Lesetext:
○ ○ ○ ○ ○ ○ ○
Recherche – Detailansicht

Ausgabe:

März/1996

Spalte:

244 f

Kategorie:

Bibelwissenschaft

Autor/Hrsg.:

Ekkschmitt, Werner

Titel/Untertitel:

Ugarit –­ Qumran –­ Nag Hammadi. Die großen Schriftfunde zur Bibel.

Verlag:

Mainz: Zabern 1993. 324 S. m. 13 Abb., 26 Taf. 13 Farbtaf. gr. 8o = Kulturgeschichte der antiken Welt. Sonderband. Lw. DM 49,80. ISBN 3-8053-1424-8

Rezensent:

Wolfgang Stegemann

Der Autor hat klassische Philologie, Philosophie und Religionsgeschichte studiert. Aus seiner Feder stammen weitere Sachbücher (etwa über Die Sieben Weltwunder). Auch das vorliegende Werk versteht sich als ein Sachbuch, das sich nicht an Fachgelehrte, sondern an einen weiten Leserkreis von Interessierten richtet. Das Buch ist dementsprechend allgemeinverständlich geschrieben, bietet also eine kurze Zusammenfassung der Entdeckungsgeschichte der jeweiligen Textfunde, Textauszüge (und Ausführungen über die Bedeutung der Texte für die Religionsgeschichte Israels bzw. das frühe Christentum. Viele (Farb-)Tafeln und nicht zuletzt ein Glossar für philologische und theologische Fachausdrücke (308-313) unterstreichen den popularisierenden Charakter des Werkes. Dies ist zweifellos ein notwendiges und legitimes Genre, das die wichtige Aufgabe der breiten Vermittlung der häufig esoterischen fachwissenschaftlichen Diskussionen erfüllt und gerade auf dem hier behandelten komplexen Gebiet antiker Textfunde besonders begrüßenswert ist. Der Autor bemüht sich erfreulicherweise um sachliche Informationen und ist nicht in der Versuchung, durch reißerische Aufmachung und gewagte Hypothesen den Absatz seines Buches zu steigern. Schon die Breite der behandelten Funde ­ Atra-Hasis-Epos, El-Amarna Briefe, Mythen aus Ugarit, die Schriftrollen vom Toten Meer die "Nag Hammadi Papyri" und einige Bibelhandschriften (Sinaiticus z.B.) läßt allerdings vermuten, daß hier kein Experte eigene Forschungsarbeiten ausbreitet. Der Autor lebt aus zweiter Hand, was der verständlichen Darstellungsweise durchaus zugute kommt, aber auch gewisse Gefahren birgt. Beabsichtigt ist, "einen relativ vollständigen Überblick zu geben über die wichtigsten Schriftfunde zur Bibel" (6).
○ ○ ○ ○ ○ ○ ○
Material zur Übung:

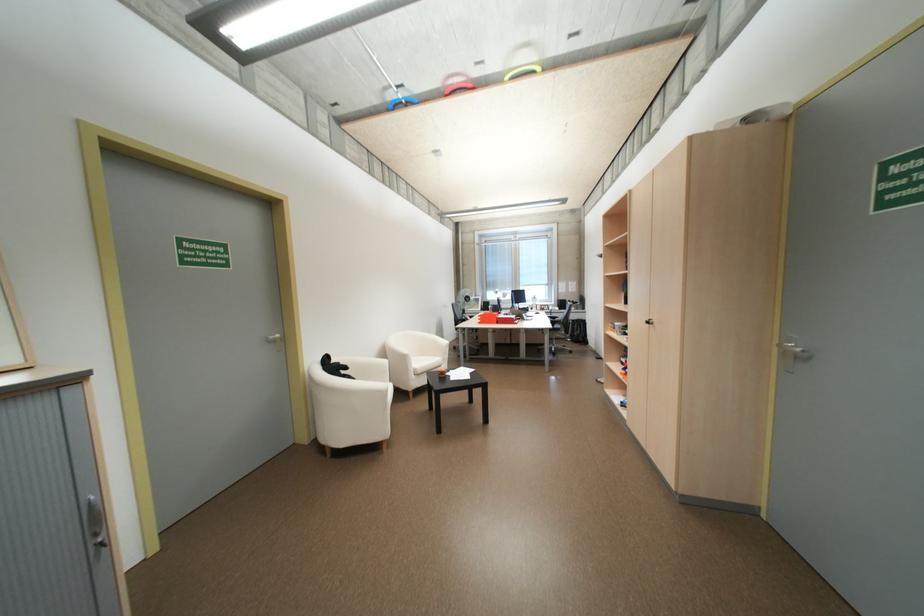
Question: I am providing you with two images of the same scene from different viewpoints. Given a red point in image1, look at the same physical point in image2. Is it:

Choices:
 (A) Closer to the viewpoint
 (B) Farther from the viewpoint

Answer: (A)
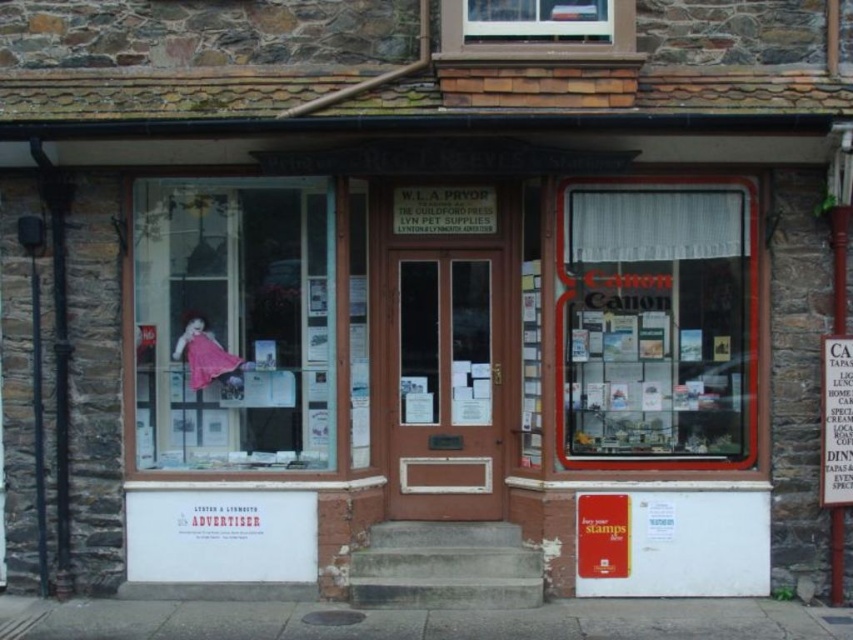
You are a customer standing in front of the storefront. You want to read the metallic silver sign at right but find it difficult to see because of glare from the clear glass window at center. Which object is causing the glare, and why?

The clear glass window at center is causing the glare because it is much taller than the metallic silver sign at right, making it more likely to reflect light and obscure visibility.

You are a delivery person approaching the storefront and need to check the address on the clear glass window at center and the clear glass window at upper center. Which window should you look at first if you want to check the one that is bigger?

The clear glass window at center is larger than the clear glass window at upper center, so you should look at the clear glass window at center first.

You are standing in front of the quaint traditional building with a stone facade. You notice a clear glass window at center located at point (656, 323). Can you determine if this window is part of the storefront area described in the scene?

The clear glass window at center located at point (656, 323) is part of the storefront area as it is positioned at the center of the building, which is where the storefront is described to be.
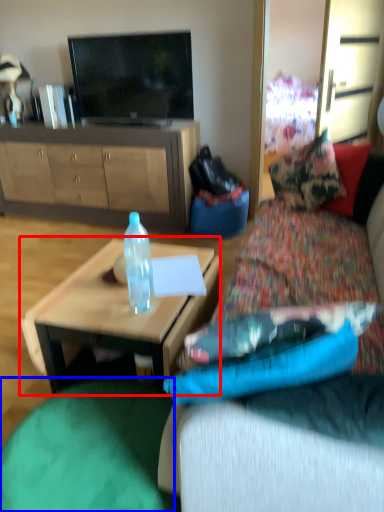
Question: Which object appears farthest to the camera in this image, coffee table (highlighted by a red box) or bean bag chair (highlighted by a blue box)?

Choices:
 (A) coffee table
 (B) bean bag chair

Answer: (A)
○ ○ ○ ○ ○ ○ ○
Übungsaufgaben:
A: Stellen Sie aus den Datensätzen die Zeilen als nummerierte Liste dar: Beginnen Sie bei der Zeile mit „You are standing“ und enden Sie nach der Zeile mit „The clear glass window at center located“; Leerzeilen entfallen.
B: Führen Sie die Rezension zum Buch über die großen Schriftfunde zur Bibel im Anschluss an ihren letzten Satz weiter.
Lesetext und Datensätze sind zwei voneinander unabhängige Materialien.

Lösungen:
A:
1. You are standing in front of the quaint traditional building with a stone facade. You notice a clear glass window at center located at point (656, 323). Can you determine if this window is part of the storefront area described in the scene?
2. The clear glass window at center located at point (656, 323) is part of the storefront area as it is positioned at the center of the building, which is where the storefront is described to be.

B:
Es geht freilich nur im letzten Teil (Der Text des Neuen Testaments unterwegs zu uns) um Bibelhandschriften, die übrigen Abschnitte beschäftigen sich mit spektakulären Textfunden, die für die Religionsgeschichte der hebräischen Bibel bzw. des Urchristentums und schließlich speziell der christlichen Gnosis von hoher Bedeutung sind. Ich kann hier natürlich nicht auf die Präsentation der einzelnen Textfunde eingehen, sondern beschränke mich auf ein paar Eindrücke. In der Kommentierung verschiedener Texte aus Qumran bemüht sich der Autor begründet um nüchterne Auswertungen der möglichen Relationen zu Jesus bzw. dem Urchristentum. Gleichwohl vermittelt er immer wieder den Eindruck, daß er die Qumrangemeinschaft und deren Texte nicht aus den besonderen Anliegen dieser devianten jüdischen Gruppe deutet, sondern sie wertend durch Gegenüberstellungen zur Botschaft Jesu bzw. dem Profil der Jesusbewegung beurteilt. Zum Beispiel wird der Dualismus der Sektenregel als "Haß" auf den Begriff gebracht (und unhistorisch mit der birkat ha-minim verbunden), diesem "Schrecken" dann das Feindesliebegebot Jesu gegenübergestellt (104).

Ist die Verbindung von lQS mit der birkat ha-minim schon problematisch genug, so fragt man sich, warum fällt dem Autor zur Sektenregel nicht der Dualismus der Johannesapokalypse als Vergleich ein? Und selbst l QS V,24-VI,3, ein Text, der auch nach Meinung des Vf.s an Mt 5,21 ff. erinnert, darf seinen positiven Eigenwert nicht behalten, sondern es wird eher zwanghaft ("Qumran verhandelt es doch gleich vor Zeugen") ein wertender Unterschied beschworen (92). Dieser qualifizierende Vergleich ist keineswegs die Ausnahme, sondern bestimmt insgesamt die Kommentierung der Qumrantexte ("ihr Heilsweg war das Gesetz... Solche Gesetzesfrömmigkeit hat Jesus als äußerlich... abgeschafft": 105), dann auch die Darstellung der Sadduzäer und Pharisäer ("Auch die kleinsteŠ Verrichtung war unter Regeln gesetzt. Es verblieb... überhaupt kein Raum für das Gewissen... für ein persönliches Gottesverhältnis": 141). Mit einem Wort: Insgesamt ist der Vf. noch vom überholten Paradigma einer abwertenden Sicht des Judentums zur Zeit Jesu geprägt.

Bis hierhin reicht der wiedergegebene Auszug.